Bounds of Validity for Bifurcations of Equilibria in a Class of Networked Dynamical Systems
Pranav Gupta, Ravi Banavar, Anastasia Bizyaeva
TL;DR
This work provides explicit, computable bounds for the validity of Lyapunov--Schmidt reduction in analyzing equilibria bifurcations of two classes of networked continuous-time dynamical systems, namely Hopfield-like and Firing Rate-like models. By expressing the bounds in terms of interpretable network quantities (notably the adjacency spectrum and spectral gap), the authors quantify the neighborhood around bifurcation points in which reduced-order predictions remain topologically accurate. They derive simplified general LS-bounds and then specialize them to Hopfield and Firing Rate networks, obtaining computable radii that depend on $A$, $S$, and their derivatives.

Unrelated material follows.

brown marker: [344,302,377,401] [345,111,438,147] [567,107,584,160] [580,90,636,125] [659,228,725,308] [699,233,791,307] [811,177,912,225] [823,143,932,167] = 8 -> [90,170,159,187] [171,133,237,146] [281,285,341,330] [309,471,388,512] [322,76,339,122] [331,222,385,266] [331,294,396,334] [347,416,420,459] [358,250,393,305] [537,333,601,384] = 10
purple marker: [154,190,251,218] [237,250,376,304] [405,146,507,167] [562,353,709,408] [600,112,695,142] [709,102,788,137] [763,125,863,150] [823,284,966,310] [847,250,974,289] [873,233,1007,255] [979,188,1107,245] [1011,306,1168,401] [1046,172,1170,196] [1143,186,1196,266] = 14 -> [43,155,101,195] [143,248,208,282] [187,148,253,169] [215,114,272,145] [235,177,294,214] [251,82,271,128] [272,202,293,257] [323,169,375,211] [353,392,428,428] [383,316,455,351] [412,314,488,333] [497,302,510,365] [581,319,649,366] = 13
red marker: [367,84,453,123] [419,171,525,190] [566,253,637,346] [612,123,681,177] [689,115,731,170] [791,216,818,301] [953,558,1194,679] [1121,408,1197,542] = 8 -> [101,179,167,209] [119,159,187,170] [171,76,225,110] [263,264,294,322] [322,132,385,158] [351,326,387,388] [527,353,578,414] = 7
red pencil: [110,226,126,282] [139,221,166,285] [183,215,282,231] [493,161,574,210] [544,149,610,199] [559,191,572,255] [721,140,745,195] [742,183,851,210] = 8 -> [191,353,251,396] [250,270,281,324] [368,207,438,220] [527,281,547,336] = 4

The theory is applied to consensus/bifurcation problems in nonlinear opinion dynamics on $k$-regular graphs, showing how spectral properties govern robustness of bifurcation phenomena and illustrating the direct impact of network structure on dynamical transitions.
Abstract
Local bifurcation analysis plays a central role in understanding qualitative transitions in networked nonlinear dynamical systems, including dynamic neural network and opinion dynamics models. In this article we establish explicit bounds of validity for the classification of bifurcation diagrams in two classes of continuous-time networked dynamical systems, analogous in structure to the Hopfield and the Firing Rate dynamic neural network models. Our approach leverages recent advances in computing the bounds for the validity of Lyapunov-Schmidt reduction, a reduction method widely employed in nonlinear systems analysis. Using these bounds we rigorously characterize neighborhoods around bifurcation points where predictions from reduced-order models remain reliable. We further demonstrate how these bounds can be applied to an illustrative family of nonlinear opinion dynamics on k-regular graphs, which emerges as a special case of the general framework. These results provide new analytical tools for quantifying the robustness of bifurcation phenomena in dynamics over networked systems and highlight the interplay between network structure and nonlinear dynamical behavior.